## Task to carry out
Reproduce the material below line for line, with no changes to wording, characters, or spacing.

## Materials provided
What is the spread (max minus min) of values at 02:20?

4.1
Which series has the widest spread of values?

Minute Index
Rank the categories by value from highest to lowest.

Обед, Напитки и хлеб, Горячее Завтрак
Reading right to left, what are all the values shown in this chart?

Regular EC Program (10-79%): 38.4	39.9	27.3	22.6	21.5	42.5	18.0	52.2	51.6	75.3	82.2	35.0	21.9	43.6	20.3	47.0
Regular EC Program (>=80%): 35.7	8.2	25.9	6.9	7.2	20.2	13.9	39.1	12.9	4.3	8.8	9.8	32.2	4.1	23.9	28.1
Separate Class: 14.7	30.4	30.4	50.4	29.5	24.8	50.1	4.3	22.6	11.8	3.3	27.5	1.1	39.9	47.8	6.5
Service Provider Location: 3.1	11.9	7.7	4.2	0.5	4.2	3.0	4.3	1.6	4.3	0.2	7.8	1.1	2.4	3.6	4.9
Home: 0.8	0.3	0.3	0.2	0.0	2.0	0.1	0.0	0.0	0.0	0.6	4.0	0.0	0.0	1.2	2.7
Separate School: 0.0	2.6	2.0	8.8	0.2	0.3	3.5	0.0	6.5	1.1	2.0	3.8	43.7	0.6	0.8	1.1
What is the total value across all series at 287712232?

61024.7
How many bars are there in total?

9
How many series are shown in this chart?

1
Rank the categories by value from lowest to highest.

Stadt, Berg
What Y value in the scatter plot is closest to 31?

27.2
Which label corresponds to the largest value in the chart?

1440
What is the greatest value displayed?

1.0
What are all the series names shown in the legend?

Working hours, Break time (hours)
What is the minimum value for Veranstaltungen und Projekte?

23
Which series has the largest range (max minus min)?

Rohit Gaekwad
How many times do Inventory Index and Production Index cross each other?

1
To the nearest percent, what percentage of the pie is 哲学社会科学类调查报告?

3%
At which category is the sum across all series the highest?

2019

## Answer box
What is the spread (max minus min) of values at 02:20?

4.1
Which series has the widest spread of values?

Minute Index
Rank the categories by value from highest to lowest.

Обед, Напитки и хлеб, Горячее Завтрак
Reading right to left, what are all the values shown in this chart?

Regular EC Program (10-79%): 38.4	39.9	27.3	22.6	21.5	42.5	18.0	52.2	51.6	75.3	82.2	35.0	21.9	43.6	20.3	47.0
Regular EC Program (>=80%): 35.7	8.2	25.9	6.9	7.2	20.2	13.9	39.1	12.9	4.3	8.8	9.8	32.2	4.1	23.9	28.1
Separate Class: 14.7	30.4	30.4	50.4	29.5	24.8	50.1	4.3	22.6	11.8	3.3	27.5	1.1	39.9	47.8	6.5
Service Provider Location: 3.1	11.9	7.7	4.2	0.5	4.2	3.0	4.3	1.6	4.3	0.2	7.8	1.1	2.4	3.6	4.9
Home: 0.8	0.3	0.3	0.2	0.0	2.0	0.1	0.0	0.0	0.0	0.6	4.0	0.0	0.0	1.2	2.7
Separate School: 0.0	2.6	2.0	8.8	0.2	0.3	3.5	0.0	6.5	1.1	2.0	3.8	43.7	0.6	0.8	1.1
What is the total value across all series at 287712232?

61024.7
How many bars are there in total?

9
How many series are shown in this chart?

1
Rank the categories by value from lowest to highest.

Stadt, Berg
What Y value in the scatter plot is closest to 31?

27.2
Which label corresponds to the largest value in the chart?

1440
What is the greatest value displayed?

1.0
What are all the series names shown in the legend?

Working hours, Break time (hours)
What is the minimum value for Veranstaltungen und Projekte?

23
Which series has the largest range (max minus min)?

Rohit Gaekwad
How many times do Inventory Index and Production Index cross each other?

1
To the nearest percent, what percentage of the pie is 哲学社会科学类调查报告?

3%
At which category is the sum across all series the highest?

2019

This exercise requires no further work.